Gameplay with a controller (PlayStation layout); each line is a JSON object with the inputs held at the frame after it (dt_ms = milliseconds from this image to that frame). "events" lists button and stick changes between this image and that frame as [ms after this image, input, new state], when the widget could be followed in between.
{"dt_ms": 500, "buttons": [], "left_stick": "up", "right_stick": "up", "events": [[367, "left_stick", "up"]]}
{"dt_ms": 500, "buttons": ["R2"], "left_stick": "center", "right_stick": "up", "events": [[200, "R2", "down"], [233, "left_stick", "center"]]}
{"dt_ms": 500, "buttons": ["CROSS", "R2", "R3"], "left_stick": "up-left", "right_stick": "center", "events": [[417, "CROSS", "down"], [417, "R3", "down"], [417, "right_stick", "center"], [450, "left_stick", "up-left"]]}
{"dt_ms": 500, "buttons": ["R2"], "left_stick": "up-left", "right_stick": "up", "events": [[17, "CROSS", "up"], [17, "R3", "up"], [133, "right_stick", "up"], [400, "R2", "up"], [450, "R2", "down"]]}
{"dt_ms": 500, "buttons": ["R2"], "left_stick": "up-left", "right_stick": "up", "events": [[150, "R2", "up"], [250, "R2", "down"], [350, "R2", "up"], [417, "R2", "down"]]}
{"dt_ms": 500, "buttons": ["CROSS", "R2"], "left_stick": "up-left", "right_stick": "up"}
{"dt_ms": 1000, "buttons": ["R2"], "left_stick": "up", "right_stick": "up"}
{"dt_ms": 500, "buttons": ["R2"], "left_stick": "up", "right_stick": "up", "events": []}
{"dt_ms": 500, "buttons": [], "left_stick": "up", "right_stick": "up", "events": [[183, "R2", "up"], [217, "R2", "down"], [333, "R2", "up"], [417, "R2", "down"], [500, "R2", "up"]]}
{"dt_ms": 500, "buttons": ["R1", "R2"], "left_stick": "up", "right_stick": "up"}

WHAT THIS TASK INVOLVES:
Copy out all of the records, keeping every line identical.

TASK RESULT:
Gameplay with a controller (PlayStation layout); each line is a JSON object with the inputs held at the frame after it (dt_ms = milliseconds from this image to that frame). "events" lists button and stick changes between this image and that frame as [ms after this image, input, new state], when the widget could be followed in between.
{"dt_ms": 500, "buttons": [], "left_stick": "up", "right_stick": "up", "events": [[367, "left_stick", "up"]]}
{"dt_ms": 500, "buttons": ["R2"], "left_stick": "center", "right_stick": "up", "events": [[200, "R2", "down"], [233, "left_stick", "center"]]}
{"dt_ms": 500, "buttons": ["CROSS", "R2", "R3"], "left_stick": "up-left", "right_stick": "center", "events": [[417, "CROSS", "down"], [417, "R3", "down"], [417, "right_stick", "center"], [450, "left_stick", "up-left"]]}
{"dt_ms": 500, "buttons": ["R2"], "left_stick": "up-left", "right_stick": "up", "events": [[17, "CROSS", "up"], [17, "R3", "up"], [133, "right_stick", "up"], [400, "R2", "up"], [450, "R2", "down"]]}
{"dt_ms": 500, "buttons": ["R2"], "left_stick": "up-left", "right_stick": "up", "events": [[150, "R2", "up"], [250, "R2", "down"], [350, "R2", "up"], [417, "R2", "down"]]}
{"dt_ms": 500, "buttons": ["CROSS", "R2"], "left_stick": "up-left", "right_stick": "up"}
{"dt_ms": 1000, "buttons": ["R2"], "left_stick": "up", "right_stick": "up"}
{"dt_ms": 500, "buttons": ["R2"], "left_stick": "up", "right_stick": "up", "events": []}
{"dt_ms": 500, "buttons": [], "left_stick": "up", "right_stick": "up", "events": [[183, "R2", "up"], [217, "R2", "down"], [333, "R2", "up"], [417, "R2", "down"], [500, "R2", "up"]]}
{"dt_ms": 500, "buttons": ["R1", "R2"], "left_stick": "up", "right_stick": "up"}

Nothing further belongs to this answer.